Assim, apesar de vislumbrarmos um problema lógico nesta nomenclatura17, uma vez que estamos nos referindo a atos devidamente existentes para o Direito, segundo os critérios usados na avaliação da existência dos atos administrativos, permaneceremos adotando o referido rótulo, por ser este um nome jurídico já consagrado, inclusive, pela doutrina brasileira.

Por tudo isso, fomos obrigados a dedicar tantas linhas para explicar os atos que categorizamos como inexistentes, para evitar dúvidas sobre o motivo pelo qual estamos mantendo o rótulo de atos inexistentes e, principalmente, sobre quais as diferenças que imputamos ao seu conteúdo, em relação ao conteúdo adotado pela doutrina em geral.

16 A inexistência pode ser declarada, através de ação ordinária declaratória de inexistência de relação jurídica, porém a mesma deve ser promovida antes da constituição da declaração jurídica estatal, caracterizadora do ato administrativos ilegal. Apesar de não possuir entendimento semelhante ao nosso, sobre a questão da diferença entre atos inexistentes e atos inválidos, Almiro do Couto e Silva entende que: ―[...] A distinção que, no campo processual, se estabelece entre atos inexistentes juridicamente e atos inválidos, é que, no concernente aos primeiros, a sentença que reconhece não terem eles ingressado no mundo jurídico é meramente declaratória, enquanto que a sentença que pronuncia a nulidade é constitutiva-negativa.‖ (COUTO E SILVA, 2004, p. 63)

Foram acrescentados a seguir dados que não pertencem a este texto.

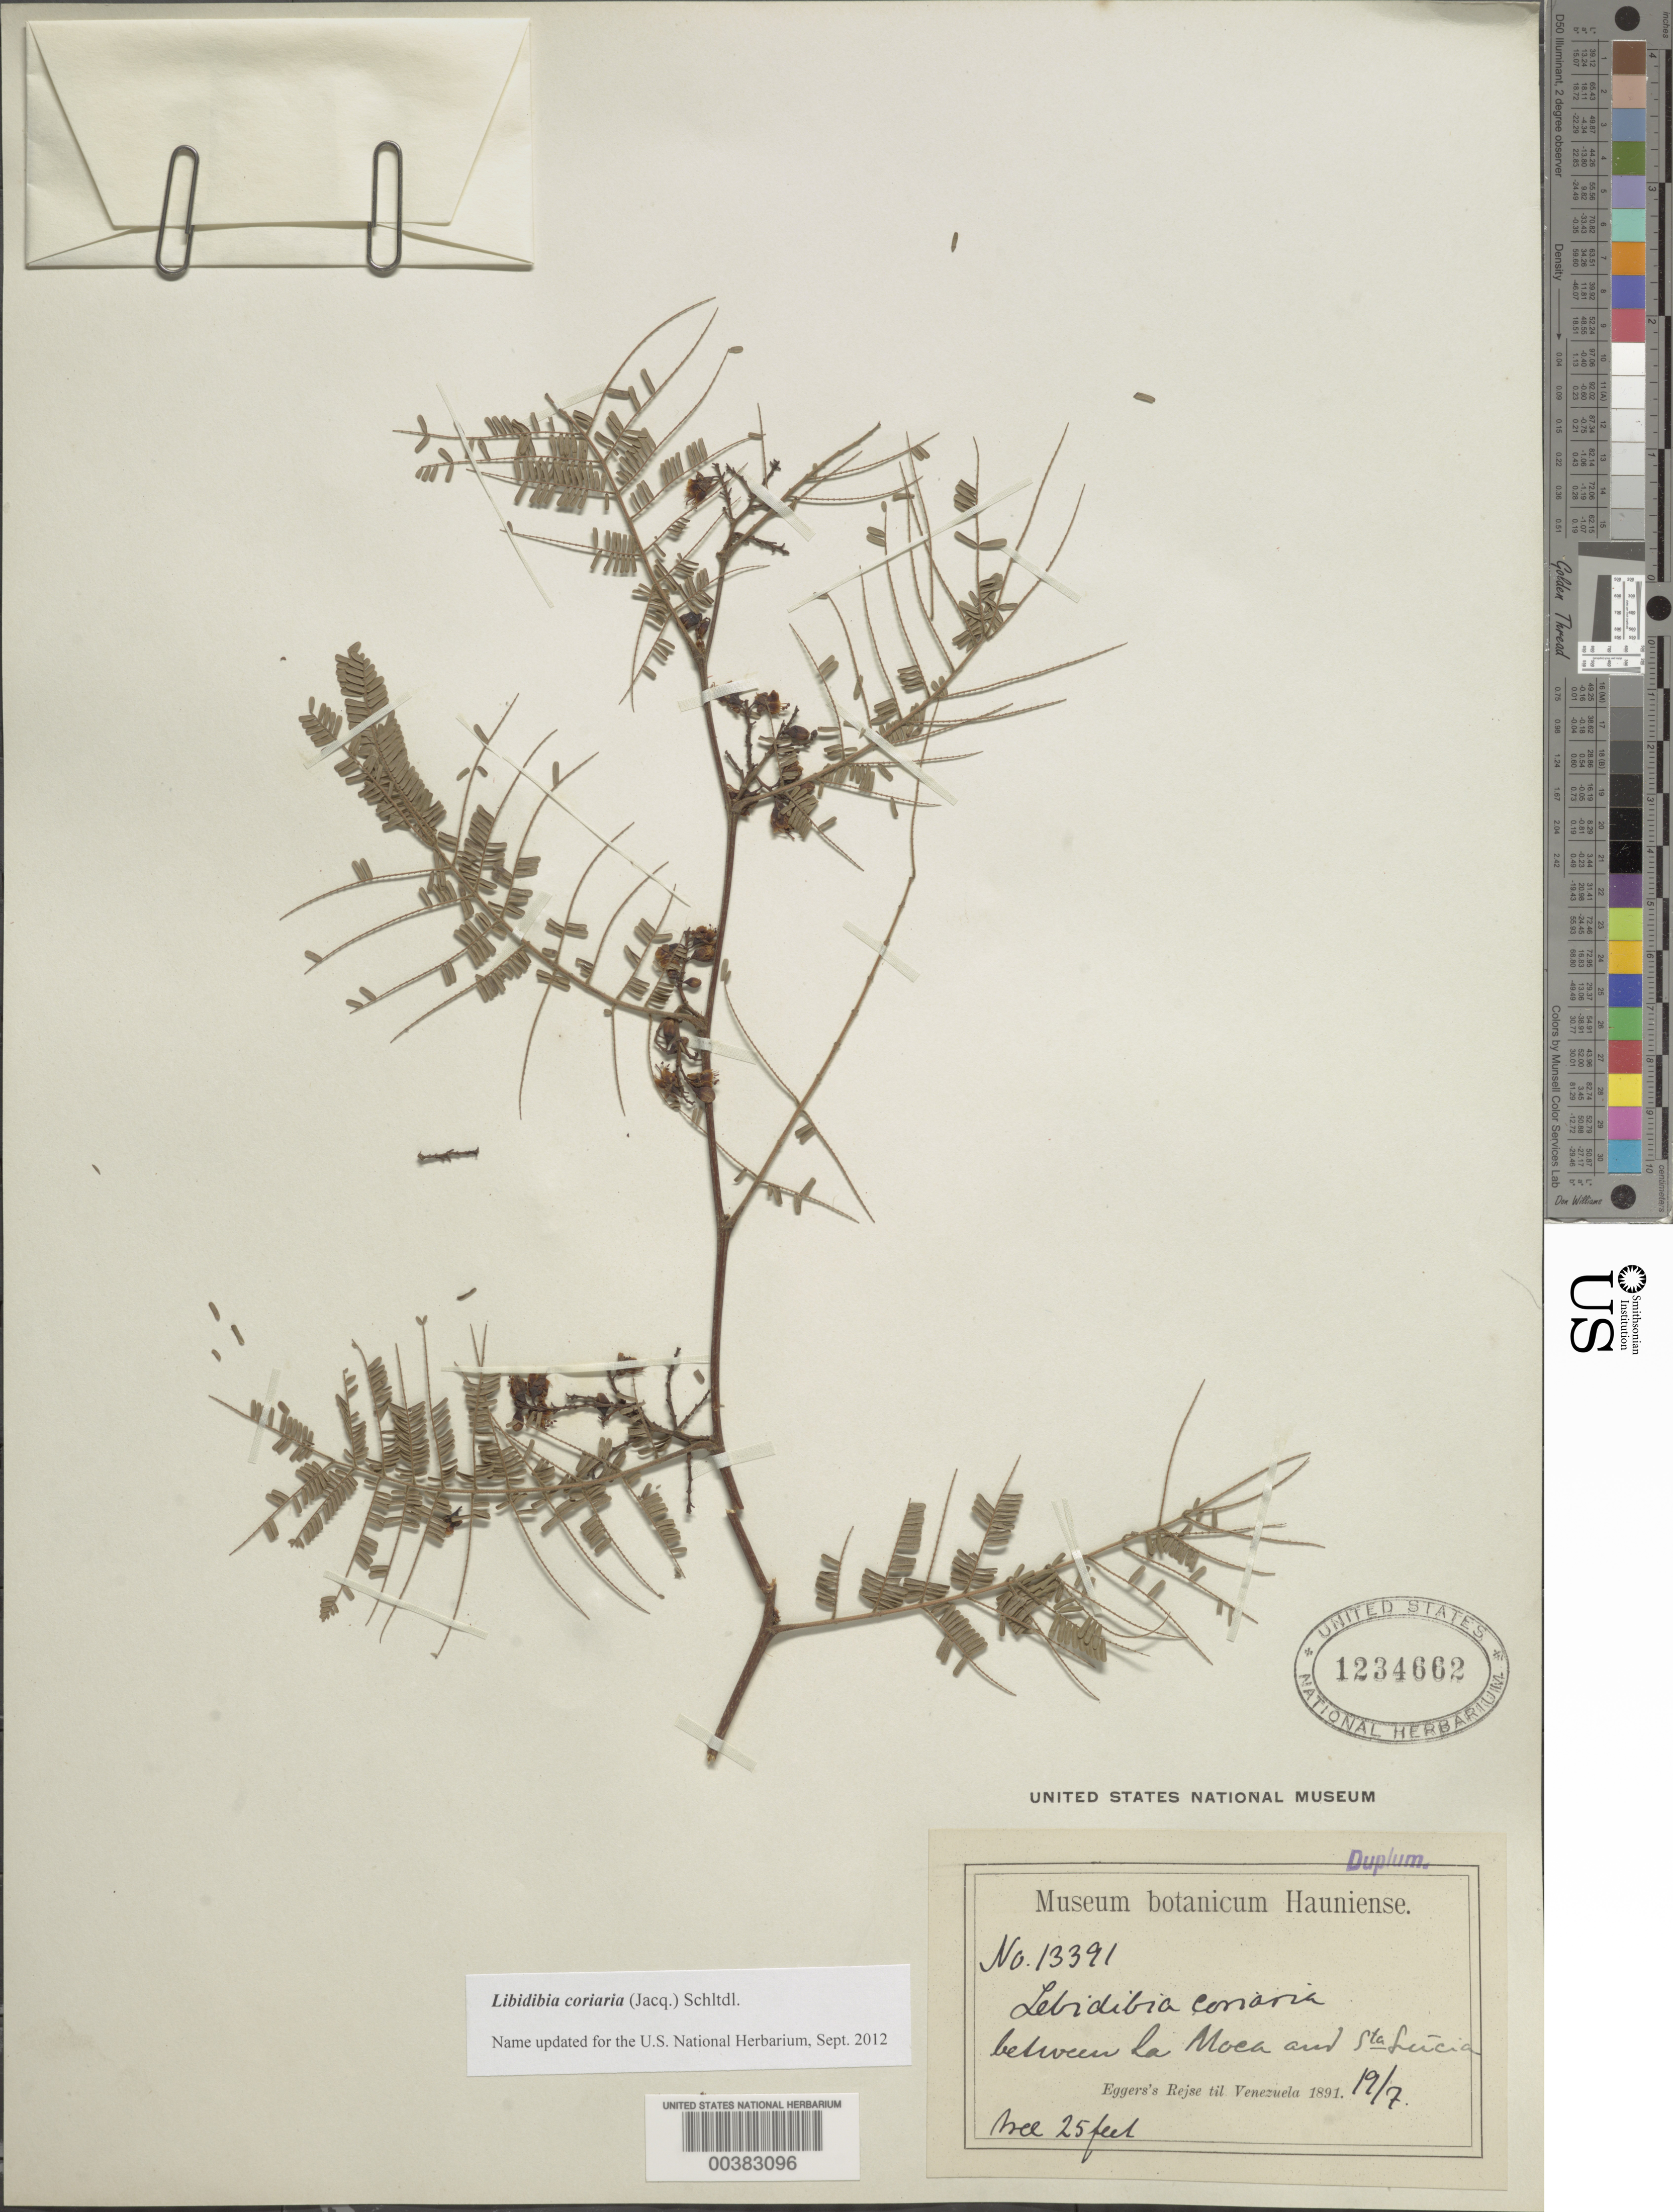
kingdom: Plantae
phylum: Tracheophyta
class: Magnoliopsida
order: Fabales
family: Fabaceae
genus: Libidibia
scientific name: Libidibia coriaria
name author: (Jacq.) Schltdl.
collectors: H. F. A. von Eggers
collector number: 13391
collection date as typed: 19 Jul 1891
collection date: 1891-07-19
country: Venezuela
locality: Between la moca and sta. lucia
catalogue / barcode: US 1234662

17 Sobre isso explicação, a explicação do professor Carlos Ari Sundfeld: "Não faz sentido, por isso, falar em 'ato jurídico inexistente': o que inexiste para o Direito, não pode ser jurídico. Por tal razão, não se pode acolher a doutrina que chama de inexistentes atos cuja invalidade seja considerada extremamente grave. A invalidade é um atributo exclusivo de normas, isto é, de atos jurídicos."

E complementa: "A teoria dos 'atos inexistentes" surgiu para responder a um problema específico de Direito Privado, onde, vigorando a regra pas de nullité sans texte, e surgindo casos, como o matrimônio entre pessoas do mesmo sexo [...], a solução parecia ser a de reconhecer validade a atos que, visivelmente, afrontavam a ordem jurídica. Os 'atos inexistentes' constituíram, assim, uma válvula de escape para a excessiva rigidez com que a lei civil tratou da matéria. Contudo, nem no Direito Civil seria o caso de falar em 'ato inexistente', bastando que a doutrina se dispusesse a elabora a idéia de invalidade implícita. No Direito Administrativo, onde o princípio que vigora é 'não há validade sem norma' e onde não há lei - ao menos no caso brasileiro - arrolando hipóteses de 'nulidade' e 'anulabilidade', a teoria dos 'atos inexistentes', sobretudo como formulada em outros campos, não faz nenhum sentido." (SUNDFELD, 1990, p. 22)

Assim, em resumo, vislumbramos duas diferenças fundamentais no conteúdo dos nossos atos inexistentes, quais sejam, o primeiro se volta para o critério de identificação, e que, pela analogia, escolhemos como sendo os valores protegidos pelas cláusulas pétreas, e o segundo diz respeito ao entendimento de que as ordens administrativas, extremamente agressivas ao ordenamento jurídico, implementam as condições necessárias e suficientes para existirem como atos administrativos.